Look at the semiotic theories stemming from Ferdinand de Saussure over a century ago: he would reverse the relative importance of your 1 and 2, arguing that words derive most of their meaning from their arrangement and interrelationships, and that most of the meaning we see in the world flows from the relationship between signs/words into our perception of their referents.
That’s an interesting way of framing it. But I think it’s more correct to say that our shared understanding of language and definitions of words means we are mostly translating the writer’s thoughts and intentions as best we can from their mind into our minds.
It’s true that no two people will be 100% in sync with their understandings and internal definitions of things, but the overlap will be quite large. So hopefully, actual communication is possible from person A to person B.
However, it’s also possible for people to “talk past each other” as we often see in political discourse. So it’s highly imperfect. But I would not say it’s just a person talking to themselves when they read what another person has posted.
Your source number 2 involves a hard interdisciplinary research problem: “what is meaningful language use?” My grad school thesis was tangentially related to it, so I’m most familiar with it from the AI perspective. Early AI researchers quickly realized that you can’t just dump a dictionary into a computer and suddenly have it understand language. You can add high-level “scripts” to the computer (Schankian scripts), but then it will just be manipulating symbols (chinese room problem). You can tie the symbols to things in the world (symbol grounding) or to its own processing (embodied meaning) but how do you coordinate those symbols with other agents, be they people or machines?

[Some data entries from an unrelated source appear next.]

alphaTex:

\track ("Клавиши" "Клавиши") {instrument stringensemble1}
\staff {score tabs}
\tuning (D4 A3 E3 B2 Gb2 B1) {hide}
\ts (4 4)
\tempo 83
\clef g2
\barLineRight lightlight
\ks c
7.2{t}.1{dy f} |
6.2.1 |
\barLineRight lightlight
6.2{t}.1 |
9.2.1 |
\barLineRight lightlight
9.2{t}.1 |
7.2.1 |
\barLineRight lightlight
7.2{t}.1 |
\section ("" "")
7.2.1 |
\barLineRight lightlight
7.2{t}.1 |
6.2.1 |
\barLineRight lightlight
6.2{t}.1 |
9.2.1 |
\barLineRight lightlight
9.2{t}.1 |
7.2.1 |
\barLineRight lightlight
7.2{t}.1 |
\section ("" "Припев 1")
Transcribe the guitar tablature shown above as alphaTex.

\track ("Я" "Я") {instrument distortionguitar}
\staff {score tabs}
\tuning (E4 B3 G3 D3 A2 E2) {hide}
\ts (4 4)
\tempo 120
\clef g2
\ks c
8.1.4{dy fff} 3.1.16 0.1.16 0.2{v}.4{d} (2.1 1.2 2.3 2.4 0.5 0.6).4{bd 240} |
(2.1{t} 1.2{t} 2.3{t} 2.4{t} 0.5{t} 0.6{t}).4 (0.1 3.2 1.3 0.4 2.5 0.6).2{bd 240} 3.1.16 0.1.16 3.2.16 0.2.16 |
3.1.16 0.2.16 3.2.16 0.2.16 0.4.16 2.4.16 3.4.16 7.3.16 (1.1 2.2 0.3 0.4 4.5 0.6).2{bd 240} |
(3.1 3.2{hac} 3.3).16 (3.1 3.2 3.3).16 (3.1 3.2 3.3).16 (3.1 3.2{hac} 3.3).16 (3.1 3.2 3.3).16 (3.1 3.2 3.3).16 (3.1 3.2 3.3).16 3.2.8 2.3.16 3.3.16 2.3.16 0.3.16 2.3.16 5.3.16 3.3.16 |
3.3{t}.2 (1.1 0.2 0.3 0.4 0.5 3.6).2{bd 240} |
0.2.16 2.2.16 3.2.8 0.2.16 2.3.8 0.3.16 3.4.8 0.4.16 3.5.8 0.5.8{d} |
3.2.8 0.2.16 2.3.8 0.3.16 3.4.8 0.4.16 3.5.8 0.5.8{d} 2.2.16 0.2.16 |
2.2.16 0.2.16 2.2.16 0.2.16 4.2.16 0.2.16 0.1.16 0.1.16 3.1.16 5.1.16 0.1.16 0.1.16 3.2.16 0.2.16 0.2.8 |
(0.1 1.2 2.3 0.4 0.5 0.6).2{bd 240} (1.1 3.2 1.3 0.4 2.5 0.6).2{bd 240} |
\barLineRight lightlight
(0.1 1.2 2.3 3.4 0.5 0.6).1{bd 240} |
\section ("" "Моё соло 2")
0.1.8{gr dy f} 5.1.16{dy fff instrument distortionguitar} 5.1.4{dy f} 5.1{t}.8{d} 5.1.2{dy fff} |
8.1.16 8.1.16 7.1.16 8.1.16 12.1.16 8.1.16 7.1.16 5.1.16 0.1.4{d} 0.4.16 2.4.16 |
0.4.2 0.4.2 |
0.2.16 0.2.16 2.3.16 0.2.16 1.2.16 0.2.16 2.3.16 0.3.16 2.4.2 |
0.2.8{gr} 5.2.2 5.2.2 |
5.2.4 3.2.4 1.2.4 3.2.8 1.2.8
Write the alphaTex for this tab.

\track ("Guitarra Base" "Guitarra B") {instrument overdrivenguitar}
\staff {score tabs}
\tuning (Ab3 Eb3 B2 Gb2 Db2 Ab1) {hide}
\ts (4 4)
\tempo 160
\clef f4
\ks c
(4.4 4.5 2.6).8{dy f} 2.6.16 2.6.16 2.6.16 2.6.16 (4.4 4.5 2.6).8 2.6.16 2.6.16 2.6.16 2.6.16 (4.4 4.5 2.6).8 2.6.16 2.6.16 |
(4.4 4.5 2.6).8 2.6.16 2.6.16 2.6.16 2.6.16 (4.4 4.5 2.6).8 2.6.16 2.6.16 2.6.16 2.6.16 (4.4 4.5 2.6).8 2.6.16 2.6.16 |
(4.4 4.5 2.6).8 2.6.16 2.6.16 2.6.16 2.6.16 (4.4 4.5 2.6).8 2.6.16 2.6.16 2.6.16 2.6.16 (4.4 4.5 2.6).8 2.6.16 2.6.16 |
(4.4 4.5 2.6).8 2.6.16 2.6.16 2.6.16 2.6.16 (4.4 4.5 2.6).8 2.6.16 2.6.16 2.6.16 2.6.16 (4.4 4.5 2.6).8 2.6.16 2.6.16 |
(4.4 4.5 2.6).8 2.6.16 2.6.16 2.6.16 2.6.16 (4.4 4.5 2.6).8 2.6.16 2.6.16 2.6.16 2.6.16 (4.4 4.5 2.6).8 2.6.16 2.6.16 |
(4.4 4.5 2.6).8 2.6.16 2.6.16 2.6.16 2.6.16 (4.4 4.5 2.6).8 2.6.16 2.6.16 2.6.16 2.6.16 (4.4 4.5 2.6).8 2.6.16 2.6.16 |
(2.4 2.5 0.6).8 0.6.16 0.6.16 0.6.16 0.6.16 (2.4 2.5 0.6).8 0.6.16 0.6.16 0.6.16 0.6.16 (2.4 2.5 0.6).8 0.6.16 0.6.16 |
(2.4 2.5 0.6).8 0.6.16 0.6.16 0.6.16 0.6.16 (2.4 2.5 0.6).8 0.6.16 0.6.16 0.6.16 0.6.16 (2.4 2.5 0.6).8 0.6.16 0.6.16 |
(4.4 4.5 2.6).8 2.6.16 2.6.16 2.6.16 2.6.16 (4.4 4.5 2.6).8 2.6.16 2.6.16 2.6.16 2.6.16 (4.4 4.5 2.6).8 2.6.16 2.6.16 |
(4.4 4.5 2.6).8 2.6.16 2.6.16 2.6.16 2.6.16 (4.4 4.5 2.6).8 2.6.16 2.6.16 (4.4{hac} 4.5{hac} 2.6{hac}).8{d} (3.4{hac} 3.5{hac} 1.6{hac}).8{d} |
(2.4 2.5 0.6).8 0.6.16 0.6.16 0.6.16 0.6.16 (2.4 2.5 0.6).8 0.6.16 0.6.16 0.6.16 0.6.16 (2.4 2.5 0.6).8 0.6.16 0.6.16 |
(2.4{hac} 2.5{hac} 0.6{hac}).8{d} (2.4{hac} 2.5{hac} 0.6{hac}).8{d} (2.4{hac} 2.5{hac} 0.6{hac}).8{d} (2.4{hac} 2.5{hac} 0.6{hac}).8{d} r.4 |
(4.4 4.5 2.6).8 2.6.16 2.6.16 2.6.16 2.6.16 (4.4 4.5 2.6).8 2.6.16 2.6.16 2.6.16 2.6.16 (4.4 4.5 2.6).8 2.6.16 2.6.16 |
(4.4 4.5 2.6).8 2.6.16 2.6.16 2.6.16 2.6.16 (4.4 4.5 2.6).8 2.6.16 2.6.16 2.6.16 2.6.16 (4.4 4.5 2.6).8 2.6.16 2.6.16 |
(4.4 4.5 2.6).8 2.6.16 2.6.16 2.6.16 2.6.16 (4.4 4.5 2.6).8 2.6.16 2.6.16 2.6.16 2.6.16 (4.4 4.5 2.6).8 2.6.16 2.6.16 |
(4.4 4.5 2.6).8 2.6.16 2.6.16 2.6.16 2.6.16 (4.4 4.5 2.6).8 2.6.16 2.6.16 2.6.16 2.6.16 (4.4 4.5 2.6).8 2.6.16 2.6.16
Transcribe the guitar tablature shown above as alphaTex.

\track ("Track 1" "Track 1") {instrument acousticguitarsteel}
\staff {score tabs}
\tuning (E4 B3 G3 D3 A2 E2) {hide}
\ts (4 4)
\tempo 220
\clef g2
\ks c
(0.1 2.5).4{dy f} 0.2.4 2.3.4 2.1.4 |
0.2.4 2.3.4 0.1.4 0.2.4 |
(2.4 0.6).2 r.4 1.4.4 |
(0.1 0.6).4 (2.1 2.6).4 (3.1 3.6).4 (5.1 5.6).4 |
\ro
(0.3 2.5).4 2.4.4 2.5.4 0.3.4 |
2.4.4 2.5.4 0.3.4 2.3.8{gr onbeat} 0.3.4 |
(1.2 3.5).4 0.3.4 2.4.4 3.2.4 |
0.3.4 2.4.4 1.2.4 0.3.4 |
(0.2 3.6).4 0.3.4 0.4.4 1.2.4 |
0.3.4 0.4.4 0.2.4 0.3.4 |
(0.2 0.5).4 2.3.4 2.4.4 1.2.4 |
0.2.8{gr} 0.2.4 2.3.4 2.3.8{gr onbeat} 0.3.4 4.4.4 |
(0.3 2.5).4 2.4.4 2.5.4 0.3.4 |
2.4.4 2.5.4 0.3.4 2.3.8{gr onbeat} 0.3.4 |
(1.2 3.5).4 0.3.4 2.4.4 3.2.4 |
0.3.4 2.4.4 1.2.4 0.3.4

Think about that last question for a moment. Do you have an answer? I don’t think anyone does yet, so whatever you’re thinking is probably a good start towards further reading. @fubo@lemmy.world’s reply points out some of the issues involved, and these issues suggest the problem’s interdisciplinary nature: psychology, sociology, corpus linguistics, philosophy (both analytic i.e. Wittgenstein and Kripke, and continental as suggested by @AbouBenAdhem@lemmy.world’s reply), cognitive science, neurolinguistics, etc. Literary theory is fun too, they say things like: an interpretation is situated, subjective, and performative. OK, sounds great, but how do you turn that into something that a computer does? It turns out that there are a lot of great ideas, but there’s still a lot of work to do to tie it all together. (and unfortunately way too many people think deep neural networks / LLMs can just solve it all by themselves grumble grumble…)
Given the above, to answer your specific question: “Is [meaningful] language mostly solipsistic?” I think most people would say “probably not”, with the caveat that it depends on how you define your terms. Clearly there are very important processes that work only in your own cognitive system, but it seems likely that external factors also play a necessary role.